The enclosure Ethelston refers to was entitled ‘The Information of Peter Campbell of Manchester’. On 13 January, according to his testimony, Campbell had attended a Hampden Club meeting in Eccles, to the west of Manchester. He recalled that one Jones, formerly a Methodist preacher from nearby Flixton,

after a very labour’d & most inflammatory speech, highly calculated to excite sedition, ask’d the multitude what they wou’d do provided the Prince Regent did not listen to this petition – wou’d they lie down & die – The answer was No – No – And the result was to form a Committee to determine upon a plan in conjunction with their Brethren in Manchester to be ripe for execution after they had receiv’d their answer from the House of Commons.

Campbell made particular note of an eighteen-year-old machine maker called John Bagguley, who ‘declar’d with vehemence, the country was govern’d by a bad Government & a bad King & a bad ministry – that the said Baguley [sic] vociferated repeatedly the King Government & Ministry were hellish, damnable & infernal’. Campbell reported also ‘that a load of abuse was pour’d upon the Prince Regent’.

Following this meeting, Campbell had returned to Manchester arm in arm with Bagguley, talking of politics. Campbell ventured to say that ‘you are well aware, Baguley [sic] that Parliament will not grant your petition’, to which Bagguley replied, ‘I know… but all the multitude who join us are not to know that secret.’ ‘How’, Campbell pondered out loud, ‘shall we manage when our petition is rejected – we have not an organis’d body,’ to which Bagguley apparently responded that ‘three fourths of us are already organis’d for we have been in the Militia in volunteer corps & in the regular Army’. But, said Campbell, ‘where are your arms?’ Bagguley answered, ‘Independent of the Depot in Chester there are 3 places in Manch[este]r where we can procure them; & from our Brethren in Sheffield we can get any quantity as well as from Birmingham where we have Friends in great numbers with whom we are in constant & regular correspondences.’

That evening, Campbell attended another meeting at New Islington, in ‘the Garretts’, where ‘a very numerous Body were collected’. John Bagguley spoke at length ‘of the enormous revenue of the Prince, whom he abus’d as the most infamous of Characters’. Other speakers, more measured in their language, ‘blam’d Baguley [sic] for his openness & said he shou’d be sly & cautious tho’ they allow’d what he said to be right & proper.’11

All this signalled to Sidmouth and his helpers that the Hampden Clubs, active purveyors and disseminators of Cobbett’s revolutionary rantings, as they saw it, were a new and significant threat to the nation’s tranquillity.

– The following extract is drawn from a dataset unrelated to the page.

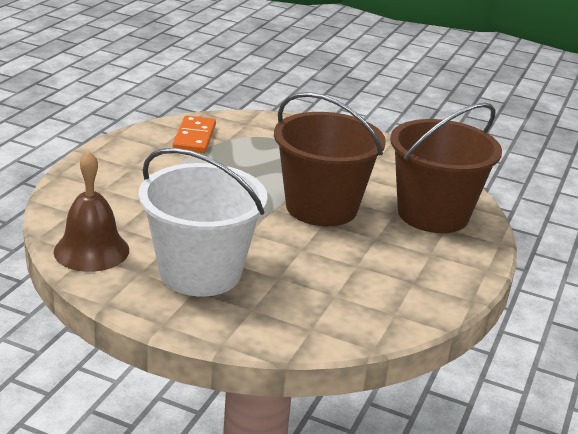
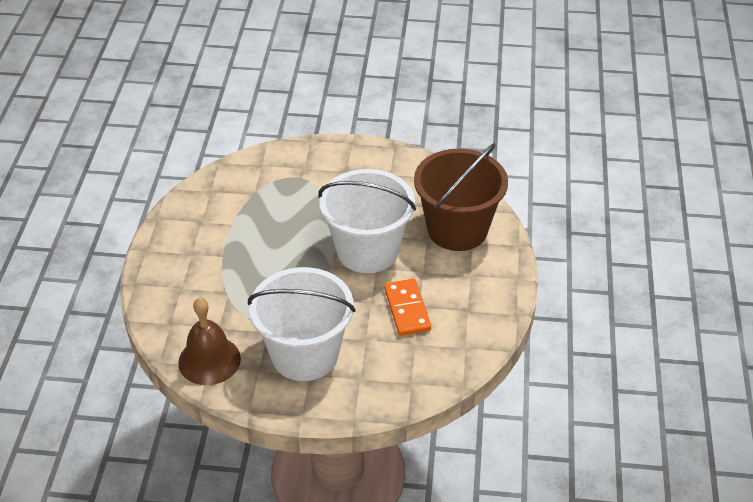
camera: 15 degrees left, 15 degrees up
(194, 137) = (225, 199): orange domino -> orange domino (407, 309)
(321, 207) = (367, 251): brown bucket -> white bucket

Cobbett himself decried the lies, in his opinion, that were being viciously and perniciously circulated against the fraternities:

It is also a very scandalous falsehood to say, that the HAMPDEN CLUBS, or any of the Reformers, endeavour to urge the people to compel the state (the parliament, is meant, I suppose) by force of arms, to an immediate submission to their demands. We have uniformly, and, hitherto, most successfully, exhorted the people to adhere to a peaceable and orderly conduct. Such a falsehood as this, therefore, merits public execration, though the promulgation of it cannot fail to shew the badness of the cause of our enemies, who, unless their cause were desperate, would not resort to any falsehood at all.12

An event would soon occur that would bring these tensions to a head.

* Unsurprisingly, a few years before William Cobbett described the pro-reform Statesman as ‘the very best daily news-paper that we have’ (Cobbett’s Weekly Political Register, Vol. XXIII, No. 16, 17 April 1813, p. 578). In 1822 he bought a sizable share in it.